Friday, May 15th: History. Nikki Manning reads from her new book Historic Underground Missoula. 7 pm.
Much of Missoula’s history lies beneath the surface. As in many Old West cities, cavernous underground tunnel systems purportedly hid countless nefarious activities, from clandestine prostitution and Chinese opium dens to booze running during Prohibition. These sordid tales captivate today’s residents and beg questions about the city’s furtive past. Did local elite gentlemen mask their carnal habits there? Did John Wayne really use the passageways to run personal errands unnoticed? Author and urban archaeologist Nikki Manning ventures below to reconcile oral history with archaeological data in a fascinating exploration of Missoula’s subterranean labyrinths.

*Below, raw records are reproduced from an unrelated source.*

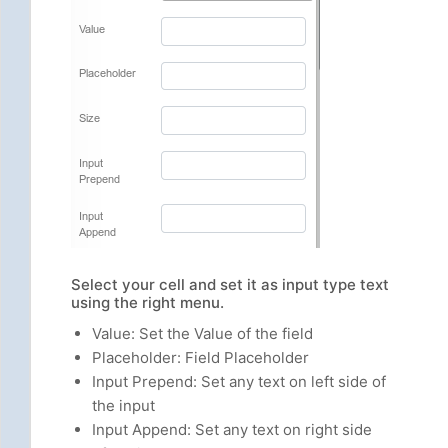
Select your cell and set it as input type text
using the right menu.
Value: Set the Value of the field
Placeholder: Field Placeholder
Input Prepend: Set any text on left side of
the input
Input Append: Set any text on right side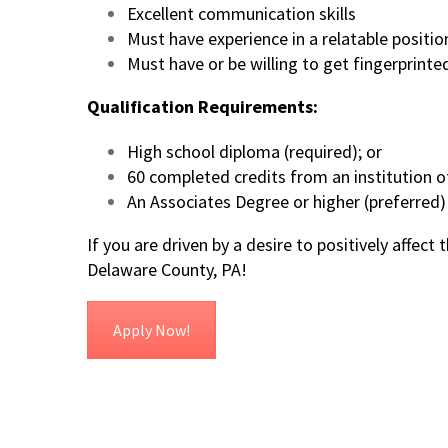
Excellent communication skills
Must have experience in a relatable positio
Must have or be willing to get fingerprint
Qualification Requirements:
High school diploma (required); or
60 completed credits from an institution of
An Associates Degree or higher (preferred)
If you are driven by a desire to positively affect
Delaware County, PA!
Apply Now!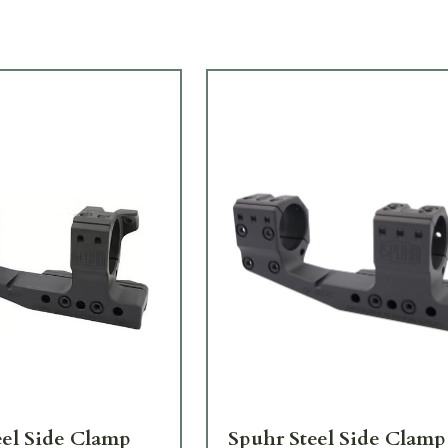
eel Side Clamp
Spuhr Steel Side Clamp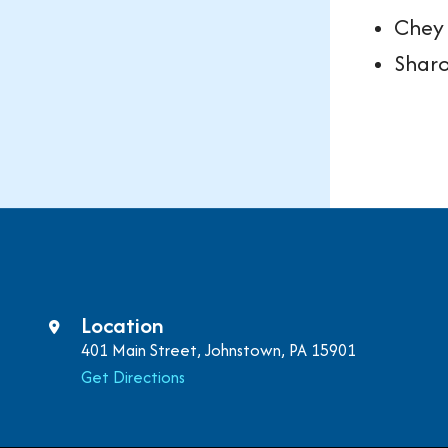
Chey 
Shar
Location
401 Main Street, Johnstown, PA 15901
Get Directions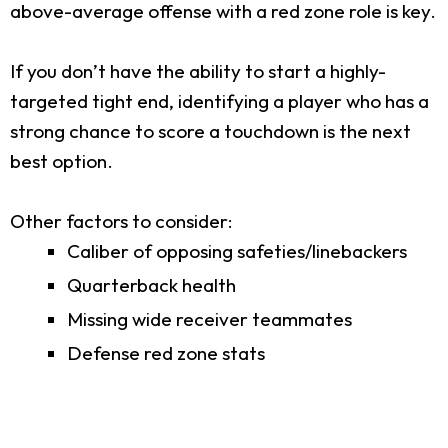
above-average offense with a red zone role is key.
If you don’t have the ability to start a highly-
targeted tight end, identifying a player who has a
strong chance to score a touchdown is the next
best option.
Other factors to consider:
Caliber of opposing safeties/linebackers
Quarterback health
Missing wide receiver teammates
Defense red zone stats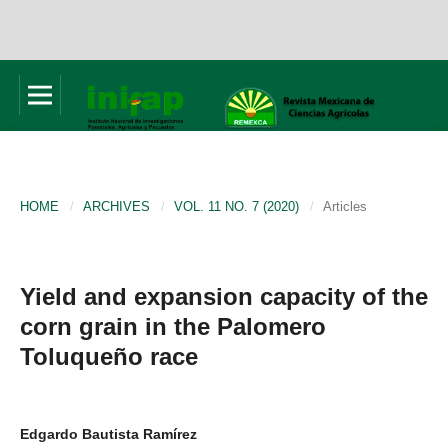
HOME
/
ARCHIVES
/
VOL. 11 NO. 7 (2020)
/
Articles
Yield and expansion capacity of the
corn grain in the Palomero
Toluqueño race
Edgardo Bautista Ramírez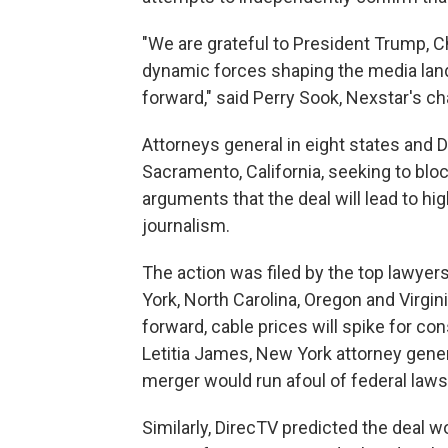
"We are grateful to President Trump, C
dynamic forces shaping the media land
forward," said Perry Sook, Nexstar's c
Attorneys general in eight states and Di
Sacramento, California, seeking to blo
arguments that the deal will lead to hi
journalism.
The action was filed by the top lawyers 
York, North Carolina, Oregon and Virgi
forward, cable prices will spike for c
Letitia James, New York attorney gener
merger would run afoul of federal law
Similarly, DirecTV predicted the deal wo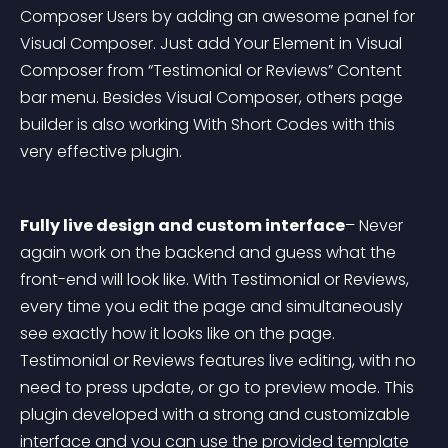
Composer Users by adding an awesome panel for 
Visual Composer. Just add Your Element in Visual 
Composer from “Testimonial or Reviews” Content 
bar menu. Besides Visual Composer, others page 
builder is also working With Short Codes with this 
very effective plugin.
Fully live design and custom interface
– Never 
again work on the backend and guess what the 
front-end will look like. With Testimonial or Reviews, 
every time you edit the page and simultaneously 
see exactly how it looks like on the page. 
Testimonial or Reviews features live editing, with no 
need to press update, or go to preview mode. This 
plugin developed with a strong and customizable 
interface and you can use the provided template 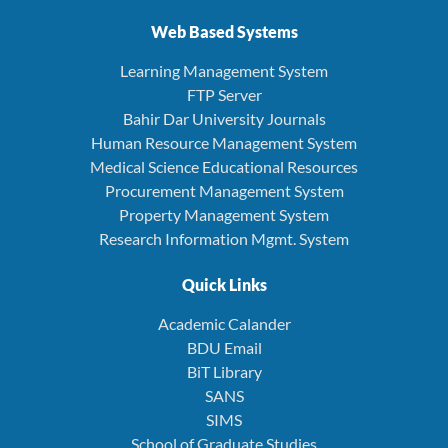
Web Based Systems
Learning Management System
FTP Server
Bahir Dar University Journals
Human Resource Management System
Medical Science Educational Resources
Procurement Management System
Property Management System
Research Information Mgmt. System
Quick Links
Academic Calander
BDU Email
BiT Library
SANS
SIMS
School of Graduate Studies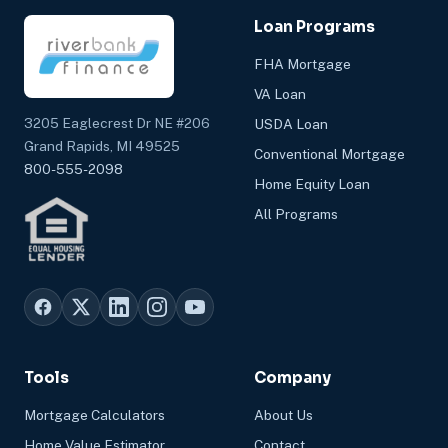
Loan Programs
FHA Mortgage
VA Loan
3205 Eaglecrest Dr NE #206
USDA Loan
Grand Rapids, MI 49525
Conventional Mortgage
800-555-2098
Home Equity Loan
All Programs
Tools
Company
Mortgage Calculators
About Us
Home Value Estimator
Contact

Nikki Manning earned her bachelor’s degree in sociology (with a minor in anthropology) at Boston University in Boston, Massachusetts. After a time in the corporate world working in human resources and marketing, she returned to graduate school in the fall of 2011 at the University of Montana and completed a master’s degree in anthropology with a concentration in cultural heritage and urban archaeology. Her thesis research focused on the Missoula Historic Underground and exploring how the political and social climate of early Missoula may have affected the use of space and the built environment. Nikki serves on the boards of Preserve Historic Missoula and the Missoula Historic Preservation Commission. She focuses a lot of her energy on historic preservation education and public archaeology. Future goals include earning her PhD in anthropology and continuing research of historic undergrounds and use of urban spaces.